If we collapse the two performance of the two experiment groups (vehicle detection + patch detection), we are left with Figure 10, which shows a “detection“ score: maximum of the two blue and orange bars in Figure 9. This “detection” score provides a measure of the efficacy of the patch, since an easily detected patch is not terribly effective at camouflage, since the patch itself exposes the presence of the object of interest. Recall that in Figures 9and 10, lower is better. Note also that most patches provide no aggregate benefit since they are above the green baseline. Yet the two black and white patches (obj_only_tiny_gray_v0 and obj_only_tiny_gray_v1) are the most effective. The precise reason for this efficacy will be left to later work, but we postulate that the marked difference of these two patches (i.e. grayscale vs color) from the ten patches in our patch detector training set is largely responsible.
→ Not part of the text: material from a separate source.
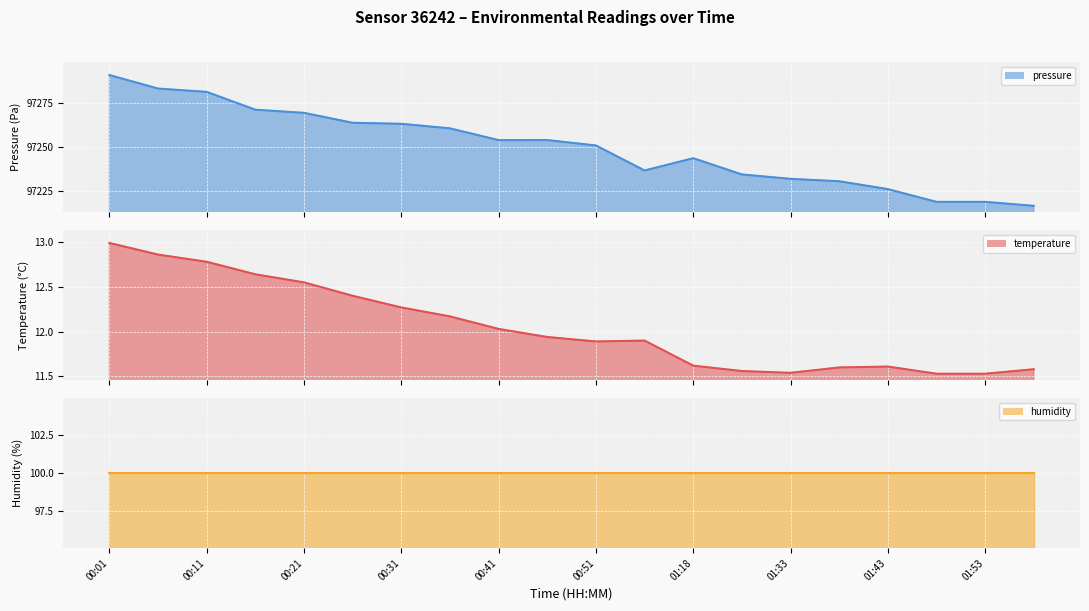

What is the difference between the maximum and second lowest values in the temperature series?

1.5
Figure 11 shows how aggregate varies with alpha and patch size. Recall from Figure 7 that larger and more opaque (higher alpha) patches are more effective at confusing the vehicle detector. Yet Figure 11 shows that patches with higher alpha and larger sizes are actually less effective in aggregate performance since the existence of large, opaque patches is far easier to detect. In fact, in terms of aggregate performance, smaller, more translucent patches are preferred (Pearson correlation between detection and alpha: -0.76, Pearson correlation between detection and patch size: -0.83). Ultimately, for true camouflage, one should apparently prioritize patch stealthiness by making them small and translucent.
6. Conclusions
Adversarial patches have been shown to be effective in camouflaging objects in relatively homogeneous datasets such as Inria and DOTA. In this blog we showed that while patches may be effective in hiding people and aircraft, such patches are trivial to detect. This motivates our study of whether “stealthy” patches can be designed to obfuscate objects in overhead imagery. Using the diverse VisDrone dataset we train a library of 24 adversarial patches with various input parameters. While most of these patches significantly reduce the detection of our objects of interest (buses, cars, trucks, vans), most patches are still easier to detect than vehicles. Our two black and white patches are poorly detected with our patch detection model, however, due to their significant variance from the patch training set. This raises the question: how large and diverse of a patch library is required to be truly effective? And how much effort is required on the mitigation side in order to train a robust patch detection model that will effectively combat adversarial camouflage? We have provided some first hints to these questions, but much work remains to be done. Besides diving into these questions, in future work we hope to introduce false positives into imagery (e.g. can a simple pattern laid out in an empty field trick a computer vision model into “detecting” a full parking lot).